Um stärker in eigene Online-Shops und damit ihre Zukunft investieren zu können, bräuchten sie eine Entlastung bei Bürokratie und Kosten. Aktuell besonders wichtig dafür ist die anstehende Teilrevision des Kartellgesetzes. Bei Annahme würde es sinnvolle Kooperationen und unternehmerische Innovation insbesondere für KMU nicht länger erschweren. Auch eine angemessenere Behörden- und Gerichtspraxis ist nötig, die die besonderen Gegebenheiten kleinerer und mittlerer Unternehmen stärker berücksichtigt und sie nicht mit internationalen Konzernen gleichstellt.
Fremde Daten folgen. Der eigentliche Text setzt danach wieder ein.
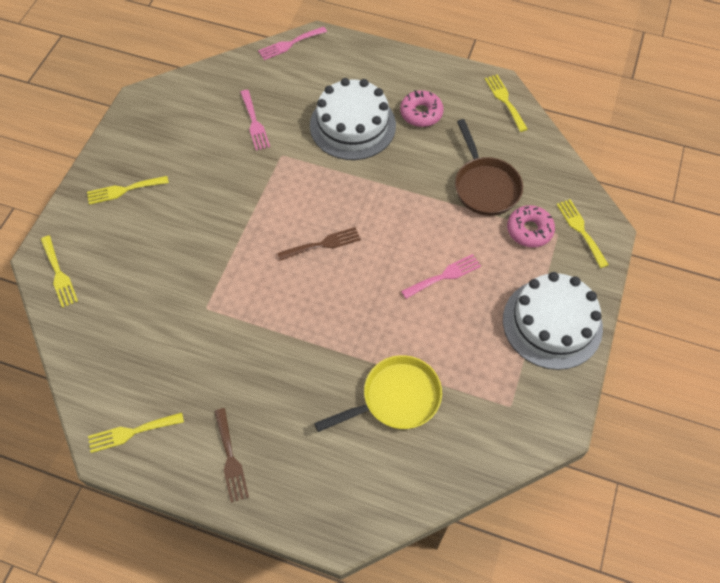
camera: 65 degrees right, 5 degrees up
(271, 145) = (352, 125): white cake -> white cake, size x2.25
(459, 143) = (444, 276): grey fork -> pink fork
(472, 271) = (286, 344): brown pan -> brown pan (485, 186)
Dazu gehören u.a. mehr Augenmass und schnellere Entscheidungen bei der Wettbewerbskommission (WEKO) als bisher.



Schweizer Anbieter möglichst bevorzugen


Im Kollegenkreis konnte Tomas Novotny auch die Herausforderungen der Schweizer Online-Händler beobachten: «Eine frühere Arbeitskollegin hatte sich mit einem Online-Shop für Second-Hand-Mode selbständig gemacht. Einige Jahre funktionierte das, aber mit der Konkurrenz aus Asien konnte sie nicht mehr mithalten.

Temu, Shein und Ali Express liefern zu unglaublich niedrigen Preisen und mit grosszügigen Rückgaberegeln längst auch in die Schweiz, ohne Schweizer Abgaben und Regulierungen. Da kann niemand mithalten; sie hat ihr Geschäft inzwischen auch wieder aufgegeben.»


Tomas Novotny hat inzwischen begonnen, nach Möglichkeit wieder Schweizer Händler zu bevorzugen: «Es hat ja niemand etwas davon, wenn wir am Ende alle nur noch bei Amazon & Co. bestellen und es keine heimische Konkurrenz mehr gibt. Man muss manchmal etwas länger recherchieren, findet dann häufig aber auch bei uns gute Angebote und hat die Ware am nächsten Tag.» Er wünscht sich, dass sich die Rahmenbedingungen insbesondere für die kleinen und mittleren Händler in der Schweiz verbessern: «Man kann nicht alles auf die Kunden und Unternehmen schieben. Auch die Politik muss durch weniger Bürokratie und Kosten etwas dafür tun, dass es wieder leichter wird, bei uns erfolgreich sein zu können.»